Фотография Тома Робертса, сделанная примерно в 19201925 годах
Дата рождения:

9 марта 1856(1856-03-09)

Место рождения:

Дорчестер (Великобритания)

Дата смерти:

14 сентября 1931(1931-09-14) (75 лет)

Место смерти:

Каллиста, Мельбурн (Австралия)

Гражданство:

Австралия Австралия

Томас Уильям Робертс (9 марта 185614 сентября 1931) — известный австралийский художник, один из крупнейших представителей Гейдельбергской школы (англ. Heidelberg Art School), реалистического течения в австралийской живописи конца XIX века.



Биография

Том Робертс родился 9 марта 1856 года в английском городке Дорчестер, в семье Ричарда Робертса, журналиста, и его жены Матильды Агнес Кела (Эванс). Получил образование в грамматической школе Дорчестера. После смерти отца семья иммигрировала в Австралию, где уже проживала часть родственников, поселившись в 1869 году в одном из пригородов Мельбурна. Так как жизнь была непростой, Тому приходилось долгое время помогать своей матери шить на заказ сумки. С 1870-х годов он стал интересоваться живописью, которой обычно обучался по ночам под присмотром Луиса Бувелота, известного швейцарского художника, переехавшего в Австралию. В это же время Робертс познакомился с рядом других известных художников, например, Фредериком Мак-Каббином, который стал одним из его лучших друзей. В 1874 году он стал ходить на вечерние занятия в школе Национальной галереи, где посещал занятия по рисованию Томаса Кларка, хотя обучался на фотографа. В период с 1877 по 1879 года обучался в Школе живописи при Национальной галерее, а в 1878 году также посещал занятия по анатомии в Мельбурнской больнице и Университете Мельбурна. В 1880 году Робертс стал членом Викторианской академии искусств.

В 1881 году он отправился в Лондон для обучения в Королевской академии художеств, оставаясь в Великобритании до 1884 года. За эти годы Робертс также посетил Испанию, Венецию, Париж, подвергшись сильному влиянию импрессионизма. В 1885 году вернулся обратно в Австралию.

На протяжении 1880-1890-х годов Робертс работал в штате Виктория в своей собственной студии в городе Мельбурн. В 1896 году женился на 35-летней Элизабет Уилльямсон, которая вскоре родила ему сына. Большая часть его знаменитых работ была написана именно в этот период жизни. Кроме того, Робертс считался отличным экспертом в изготовлении рамок для картин, и в 1903-1914 годах, когда он уже мало занимался живописью, большая часть дохода его семьи состояла именно от продаж этих рамок.

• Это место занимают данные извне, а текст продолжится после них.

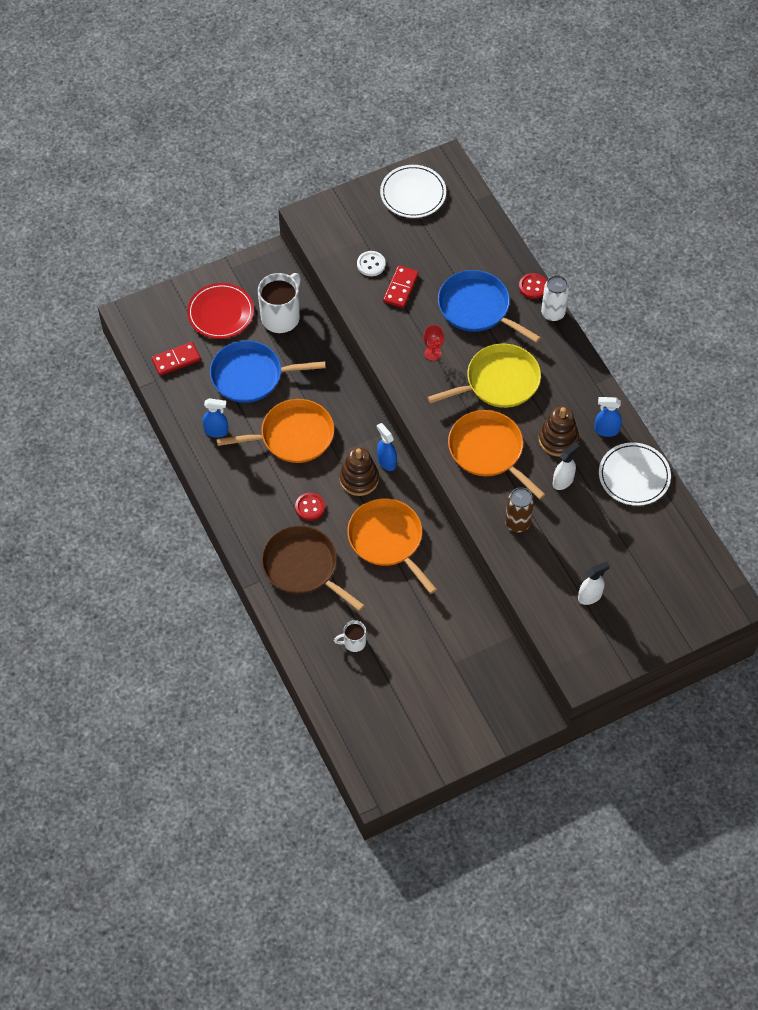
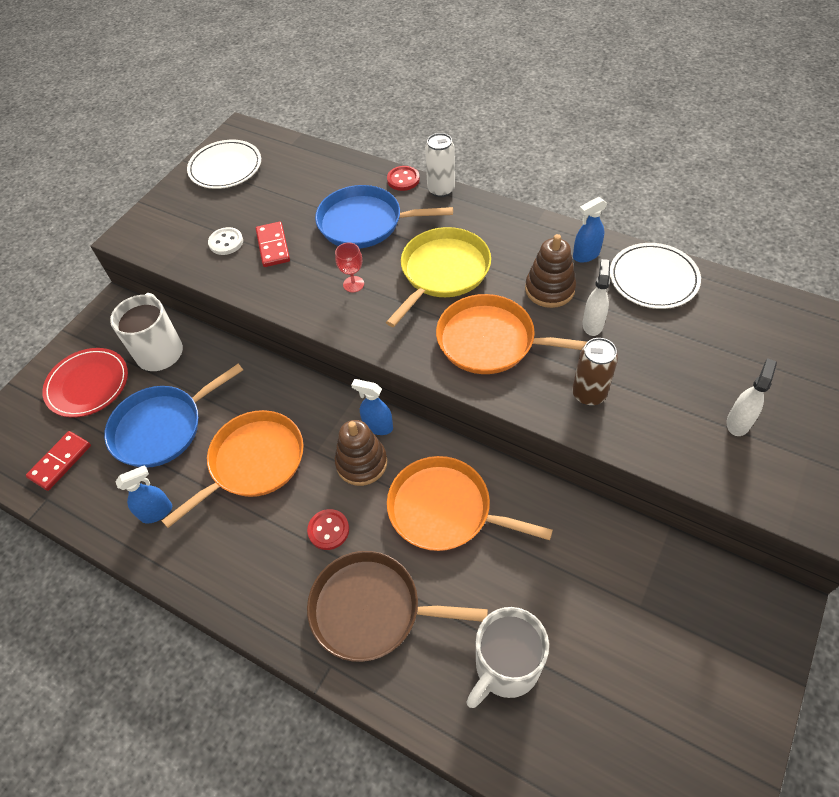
camera: 30 degrees left, 5 degrees down
(353, 642) = (505, 667): white mug -> white mug, size x1.94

В годы Первой мировой войны Робертс провёл в Англии, помогая в одном из госпиталей. В декабре 1919 года он вновь вернулся в Австралию. В 1928 году умерла его первая жена, и Робертс женился на Джин Бойес. Умер он в 1931 году от рака недалеко от Мельбурна.

Творчество

За свои годы жизни Том Робертс написал большое количество пейзажей и портретов (часть из них была написана в художественном лагере совместно с Мак-Каббином), однако его наиболее известными работами, которые принесли ему славу, считаются два больших полотна: «Стрижка овец» (англ. Shearing the Rams) и «Большая картина» (англ. The Big Picture).

Картина «Стрижка овец» была начата во время визита Робертса на овцеводческую ферму в Броклесби в южной части Нового Южного Уэльса, а закончена спустя несколько лет в Мельбурне. Основным предметом произведения стало овцеводство, которое в то время играло весьма важное значение в экономике британской колонии, и его продукция составляла основу экспорта Австралии. Когда картина была впервые представлена, многие специалисты подвергли её критике, посчитав, что эту работу трудно причислить к произведениям высокого искусства. Тем не менее, мотив «Стрижки овец» оказался весьма близким многим австралийцам, хотя запечатлённый процесс нельзя назвать полностью реалистичным.

Робертс уделил в своём творчестве значительное внимание сельской тематике, так как гордился трудом обычных австралийцев. Процесс стрижки овец запечатлён, например, на картине «Золотое руно» (англ. The Golden Fleece), а человек, занимающийся рубкой деревьев, на картине «Дровокол» (англ. Wood splitters). Многие произведения Робертса представляют собой пейзажи или картины на небольших полотнах (например, размером с коробку от сигар).

На «Большой картине» запечатлено первое заседание Парламента Австралии. Картина в настоящее время хранится в Национальной галерее Австралии.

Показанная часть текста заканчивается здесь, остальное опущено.